In short, if you collect or process any data that belongs to individuals living in the European Union (EU), you will need to adhere to the new law – or risk fines and/or lawsuits.
What does this mean for businesses from a marketing perspective?
Technically nothing if you do not store data of or communicate with anyone in the EU. If you are, you must ensure that personal data is gathered legally, protect it from misuse, and respect the rights of the data owners.
What is personal data? Good question. Personal data is defined as, but not limited to, basic identity information, location, IP address, cookies, device ID, health-related elements, children, religion, biometric, racial, ethnic, political and sexual orientation.
New regulations such as this will undoubtedly begin to scale globally. Therefore, start preparing now by ensuring safeguards are built into products and services from the earliest stage of development, providing “data protection by design” in new products and technologies.
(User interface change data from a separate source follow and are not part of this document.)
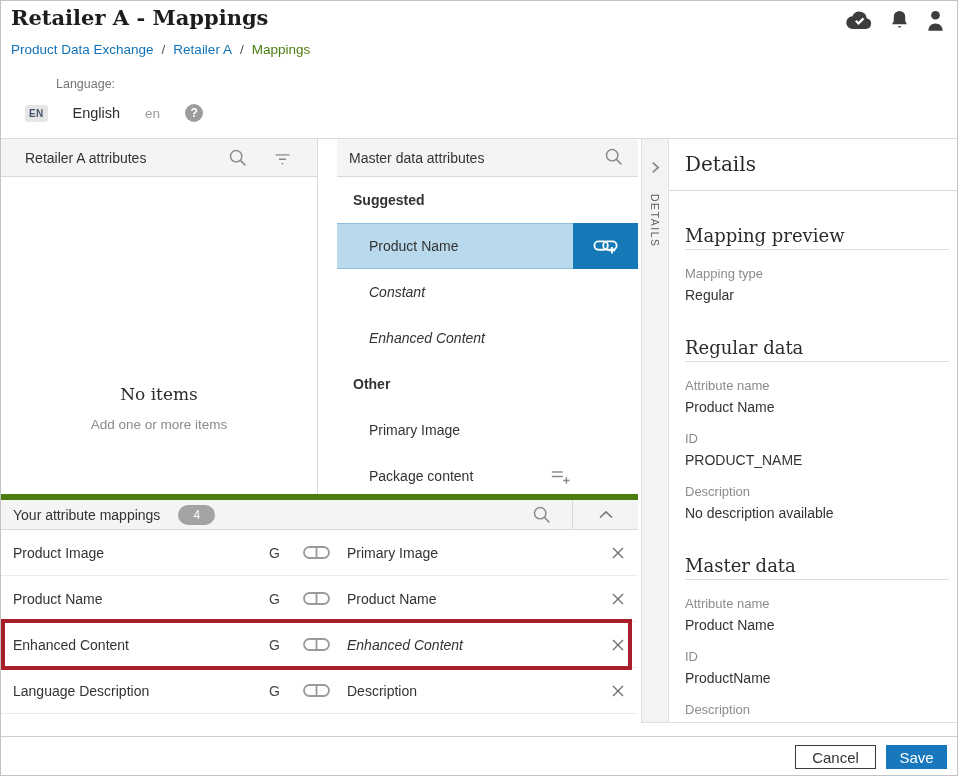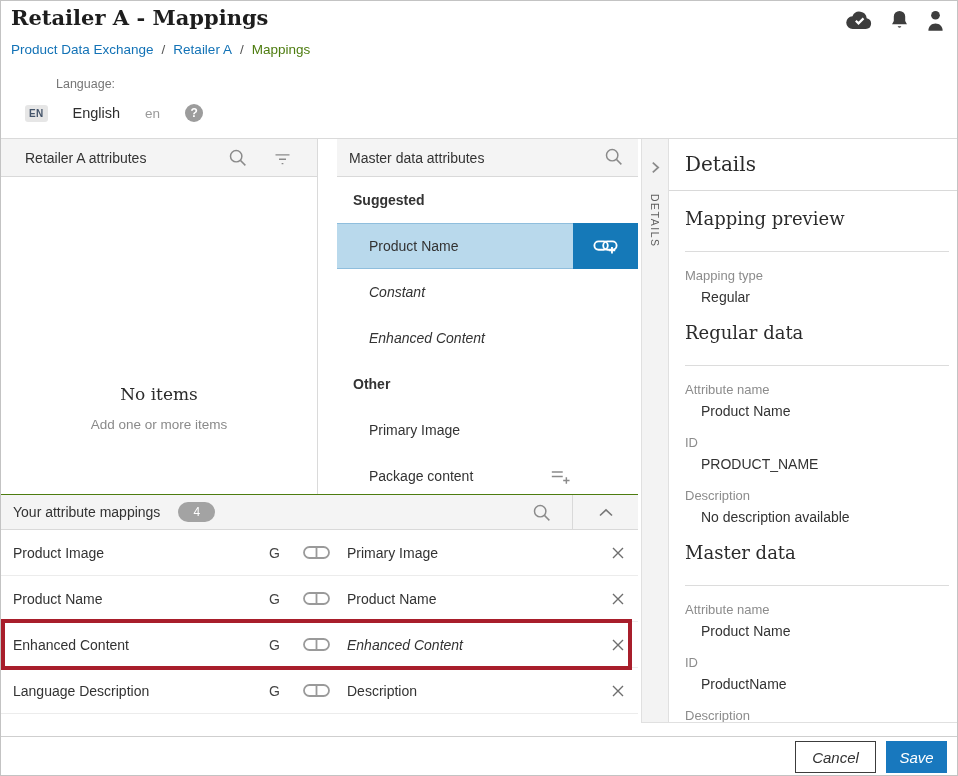--- a/index.html
+++ b/index.html
@@ -67,7 +67,7 @@
   .details-panel { position:absolute; left:668px; top:138px; width:290px; height:584px; background:#fff; overflow:hidden; border-bottom:1px solid #e0e0e0; }
   .dp-title { font-size:20px; color:#2a2a2a; padding:13px 16px 14px 16px; border-bottom:1px solid #d9d9d9; }
   .dp-body { padding:0 10px 0 16px; }
-  .dp-heading { font-size:18px; color:#2b2b2b; margin-top:17px; padding-bottom:22px; border-bottom:1px solid #dcdcdc; }
+  .dp-heading { font-size:18px; color:#2b2b2b; margin-top:34px; padding-bottom:3px; border-bottom:1px solid #dcdcdc; }
   .dp-label { font-size:13px; color:#8c8c8c; margin-top:16px; }
   .dp-value { font-size:14px; color:#333; margin-top:6px;margin-left:16px; }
Additionally, if you are actively communicating with anyone in the EU, or think there’s a slight possibility you might be, we recommend reaching out to your customers and asking if they want to be part of your database – while informing how you’ll use their data.
What does this mean for you, personally?
Again, technically nothing if you live outside the EU. However, these regulations will begin to force global companies to consider best practices when collecting and processing data, which will ultimately benefit you as a consumer. But if you DO live in the EU:
- You are promised easier access, in a clear and understandable way, to how your own personal data is processed and used.
- You have the legal right to opt-out and/or “be forgotten” (request your data be deleted).
- Companies will be required to notify you within 72-hours of any data breaches where your personal information may have been compromised and/or exposed on the internet.
While we’ve done our best to simplify the concept, admittedly some of the regulation terms are a bit vague. Therefore, companies will need to navigate this risk in a way that complies with mainstream interpretation and their own risk tolerance.
Bottom Line: If you don’t know where your data came from – don’t use it. Which is a good rule-of-thumb regardless of regulation requirements.